Rohan Pal
2023
Microsoft Power BI
Evaluating usability of natural language prompts feature for generating mathematical formulas
Collaborators
Colette Chen
Maomao Ding
Swati
The Quick Measure Suggestions feature that enabled users to quickly create new measures using natural language prompts instead of writing formulas in DAX (Data Analysis Expressions).

As Microsoft integrated OpenAI’s GPT models across its product suite, the Power BI team wanted to evaluate the usability of the Quick Measure Suggestions feature before launching to general availability.
Purpose of Study
Gather insights on the usability of Power BI’s Quick Measure Suggestions feature
01
Evaluate discoverability of the feature in workplace settings
02
Identify challenges in submitting a natural language prompt
03
Discover best practices to set user expectations for the feature
See Findings
Power BI users with experience in DAX
A critical requirement was that users should have some experience with DAX (Data Analysis Expressions) in order for us to validate their expectations against the outcome.
Participant recruitment
In collaboration with the Power BI team, we recruited six participants, who used Power BI for their personal or professional work on an everyday basis.

The recruitment process, including screening, signing a Non-Disclosure Agreement with Microsoft, and scheduling, was done through the User Interviews platform. Furthermore, all our participants were based in the United States because of data regulations in specific geographic regions.
Prompting to Prompt - Designing tasks
Our tasks were designed to first get participants an idea of the dataset they were to use during the study. This was followed by checking discoverability of the feature, and then performing calculations on Power BI of various difficulty levels.
When writing our script, we had to iterate several times on our language because users would use the same words we used in describing the task for prompting using the Quick Measure Suggestions feature.

########

» Tasks for this exercise
a) In the Power BI usability study, through which platform were participants screened, asked to sign the NDA and scheduled?
b) Carry on the Power BI usability study from its last sentence.

[Text extracted page by page]
########

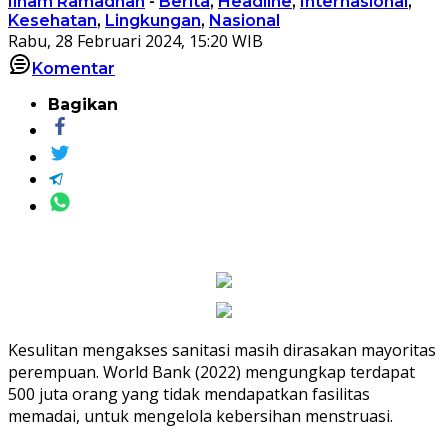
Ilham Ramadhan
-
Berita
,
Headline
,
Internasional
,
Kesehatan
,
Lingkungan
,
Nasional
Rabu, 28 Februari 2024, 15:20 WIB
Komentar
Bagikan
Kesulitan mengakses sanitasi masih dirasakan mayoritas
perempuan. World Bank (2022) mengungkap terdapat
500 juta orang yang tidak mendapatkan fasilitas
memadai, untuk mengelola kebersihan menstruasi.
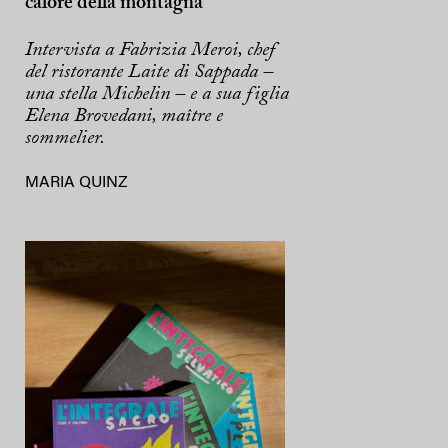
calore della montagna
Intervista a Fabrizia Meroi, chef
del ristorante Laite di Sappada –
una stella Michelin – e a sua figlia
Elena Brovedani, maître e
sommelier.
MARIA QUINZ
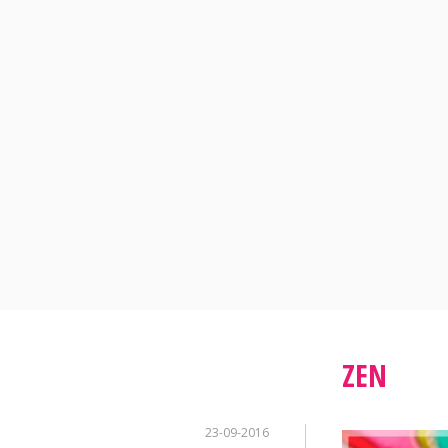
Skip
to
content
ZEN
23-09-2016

########

» Answers for the exercise
a) The User Interviews platform.

b)
Not really natural language
Typing the prompt in certain ways lead to correct results which might not always be natural language.

Language has to be specific to the data and is not intelligent to recognize any variables that may be given input naturally. For instance, the user has to enter “United States of America” and not “U.S.” or “United States”
Confusing interaction with the input box
There is a blue underline. But what does that mean?

The blue line indicates match with an existing field in the dataset, but participants thought of other things like auto-suggestions, and filtering system for specific terms.
Expectations inspired by ChatGPT
Considering this feature is being launched after people are used to ChatGPT, participants expect more than just calculations.

This feature is limited to providing formulas, but people want directions on getting to their final outcome, which could be a graph or refined calculation.
Interface shortcomings
Participants wanted to give a name to the measure they were creating before they added the calculation as a card to their dashboards, but they could not find a way to do that. They missed the formula bar up top left, where they could actually edit the measure name.

Some participants also expected there to be a typo recognizer so they do not make mistakes writing a natural language prompt.
Poor discoverability of additional suggestions
5 of 6 participants did not notice the variations of suggested measures shown below the first expanded suggestion card, despite it showed up multiple times throughout the test.

Furthermore, participants reported that the variations look similar to each other, and they cannot easily distinguish them.
Unexpected output
Every output provides a “Preview value” which is not be optimal for certain types of prompts, leading to confusion.

Confusing for prompts with multiple variables, especially for categorical or time/trend related ones. The current design is most suitable for displaying singular and text-based answers.

The “Preview value” is a middle step, but participant expectation is the final output (analysis or visualization).
System Usability Scale
We used the System Usability Scale (SUS) list of ten questions that participants scored as “Strongly Agree”, “Agree”, “Neutral”, “Disagree”, or “Strongly Disagree”.
60.7
SUS Score
AI Trust Score
Because of the uniqueness of a highly AI-based feature, we also measured usability using Microsoft’s AI Trust Score, which evaluates the trust of enterprise-based users on an AI system using six questions.

AI Trust Score for this project can not be shared here.
What went well
The feature has high discoverability and users followed three unique flows to reach the Quick Measure Suggestions natural language input box.

No participants had any difficulty starting to write a natural language prompt. However, there were challenges in understanding the suggestions and other interface elements after they started typing in.

Furthermore, all participants (and especially those new or unfamiliar with DAX) were highly positive about the potential of the feature and everyone agreed to be willing to use the feature in their everyday work.